La década de los ochenta, definitivamente vino a trastocar la validez que pudo haber tenido este refrán, con la aparición del Virus de Inmunodeficiencia Humana (VIH), que vino a diezmar a la comunidad gay, en un inicio debido a la ignorancia sobre este virus y sus efectos y luego sobre el extremo optimismo al no aceptar que era algo que podía sucederles y aunque los sobrevivientes se volvieron más suertudos, en el ánimo popular, el refrán cayó en el desencanto.

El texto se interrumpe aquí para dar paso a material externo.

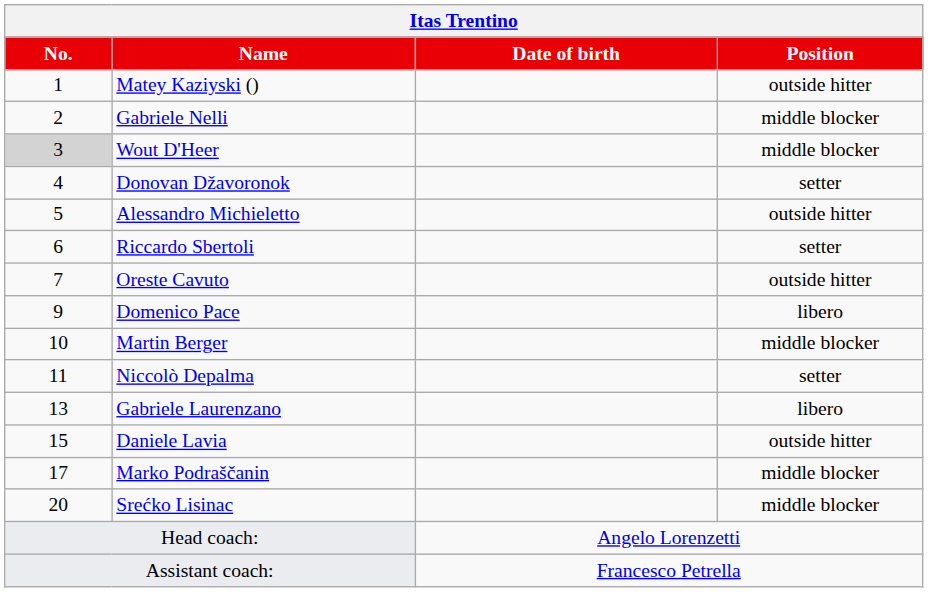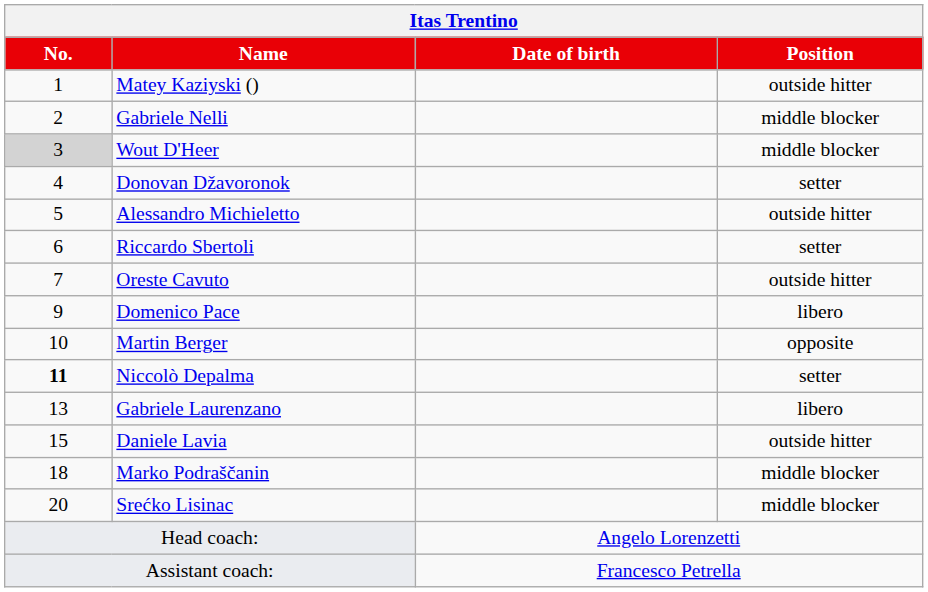Martin Berger | Position: middle blocker -> opposite
Niccolò Depalma | No.: normal -> bold
Marko Podraščanin | No.: 17 -> 18
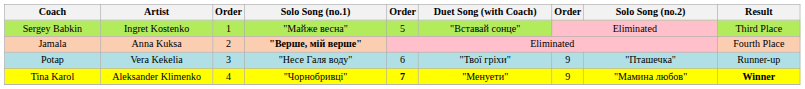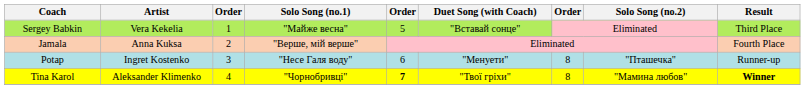Sergey Babkin | Artist: Ingret Kostenko -> Vera Kekelia
Jamala | Solo Song (no.1): bold -> normal
Potap | Artist: Vera Kekelia -> Ingret Kostenko
Potap | Duet Song (with Coach): "Твоï грiхи" -> "Менуети"
Potap | column 7: 9 -> 8
Tina Karol | Duet Song (with Coach): "Менуети" -> "Твоï грiхи"
Tina Karol | column 7: 9 -> 8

Para acabarla de rematar, en los noventa empezó a campear por todos los medios de comunicación el movimiento de lo políticamente correcto, tratando de quitarle al lenguaje su función descriptiva y endosándole la culpabilidad de generador de realidades.  En mi caso particular, en donde a pesar de lo guapo que soy, mi nariz está diseñada para la época del Imperio Romano, en donde era una característica de los poderosos, sin embargo, en los tiempos actuales se antoja un tanto sobre dimensionada, lo cual siempre me ha provocado el endoso del mote de “narizón” o “narigón” en el caso de los castizos.  En un inicio, lo anterior me molestaba mucho, sin embargo, con el tiempo aprendí de los ortopedistas y me llegó a valer vértebra.  Sin embargo, cuando llegó lo de lo políticamente correcto le pedí “raid” al movimiento y empecé a describir mi nariz como “aguileña imperial” y de esta manera, la incluía en las señas personales o afiliación que me requerían en ciertos trámites.  Pero pensándolo bien, la forma en que describa mi nariz, por más eufemismos que pueda usar, no va a cambiar su tamaño, a menos que me la recorte (la nariz).  Así pues, lo más recomendable en estos casos, es seguir las indicaciones de los ortopedistas.

Ahora que vivimos los nuevos tiempos del siglo XXI, las cosas han cambiado mucho.  El mundo ha cambiado de manera vertiginosa y la tolerancia es la divisa más generalizada y en el caso de la homosexualidad, el propio Papa Francisco expresó claramente: ¿Quién soy yo para juzgarlos?

En general, la sociedad nicaragüense ha evolucionado hacia una posición relativamente tolerante sobre el tema que nos ocupa y esa práctica u orientación ya no es un estigma, tal como en alguna ocasión pudieron haberla calificado y parece privar la máxima de que cada quien puede hacer de su fondillo un barrilete o un membranófono ( tambor, tamboril, bombo o redoble).  No existe discriminación marcada hacia esta comunidad, aunque todavía hace falta mucho para que puedan adoptarse libertades ya practicadas en muchos países como lo es el matrimonio entre personas del mismo sexo.

Este nuevo entorno social ha hecho que el citado refrán se encuentre en la categoría de amenazado o en peligro de extinción, aunque la validez del mismo, sería objeto de un serio análisis para determinar la propensión al éxito o a ser favorecidos por el destino, de parte de la comunidad gay.  Pareciera ser que en términos generales, la sonrisa de la fortuna se inclina más hacia ciertas afiliaciones, no necesariamente relacionadas con la orientación sexual.  Y a propósito de camisetas, están muy de moda unas que tienen la leyenda:  “Yo no escogí ser gay, simplemente tuve suerte”.

Así pues, si serán torcidos o no, vaya usted a saber, lo cierto es que son felices.